Does Mars need protection from our microbes? Conventional wisdom says yes, as does space law—the United Nations Outer Space Treaty prohibits the contamination of potentially fertile worlds with earthly bacteria. Yet some researchers disagree: Mars will be just fine on its own, they say, and the stringent safeguards now in place discourage scientists from exploring the Red Planet. On missions dedicated to searching for life, costs “could easily double because of planetary protection procedures,” says Cornell University astrobiologist Alberto G. Fairén.
Protecting Mars is not worth the effort and expense, Fairén and Dirk Schulze-Makuch of Washington State University argue in a recent issue of Nature Geoscience. After all, some Earth bacteria are probably already there, having hitched a ride on debris from ancient meteor impacts or more recently on NASA's Viking landers.
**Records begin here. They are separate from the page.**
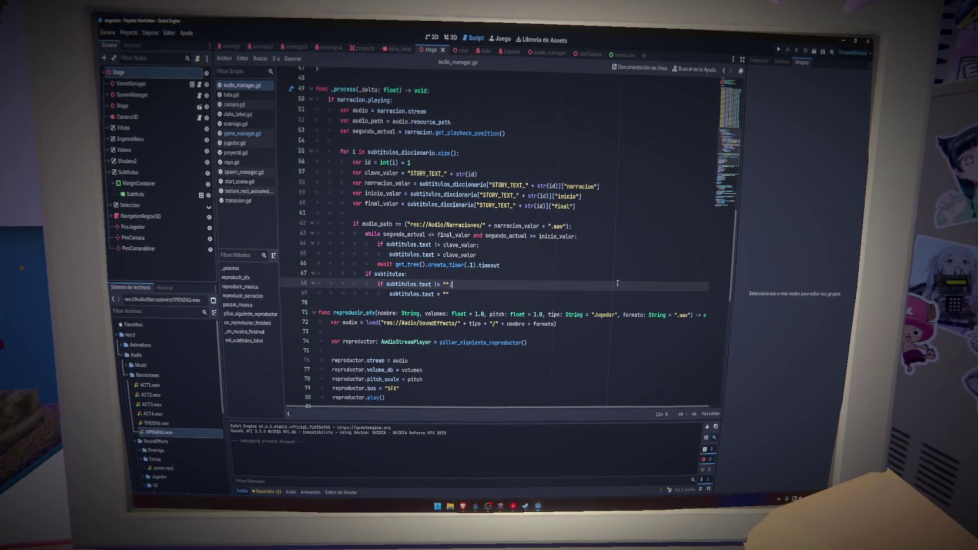
Review the while loop on lines 63–66 and the subtitle check, then relaunch the project.
{"action": "mouse_move", "coordinate": [317, 233]}
{"action": "left_mouse_down"}
{"action": "mouse_move", "coordinate": [579, 235]}
{"action": "mouse_move", "coordinate": [482, 255]}
{"action": "mouse_move", "coordinate": [500, 265]}
{"action": "left_mouse_up"}
{"action": "left_click_drag", "start_coordinate": [448, 294], "coordinate": [292, 273]}
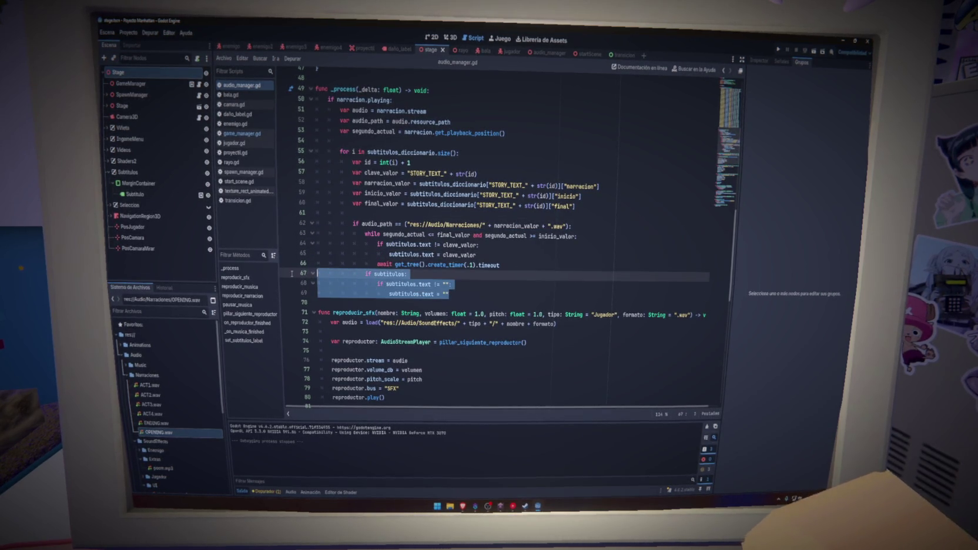
{"action": "left_click", "coordinate": [525, 287]}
Besides, any life-form already on Mars would easily fight off the poorly adapted invasive microbes.
The odds of NASA changing course are low. “If you want to study life elsewhere, you have to make sure not to bring Earth materials along” or else risk mistaking stowaways for alien life, says Catharine Conley, NASA's planetary protection officer.
John Rummel, Conley's predecessor at NASA, says simulations and experiments suggest Earth bacteria actually could survive on Mars. Adds Rummel: “We don't know everything that Earth organisms can do.”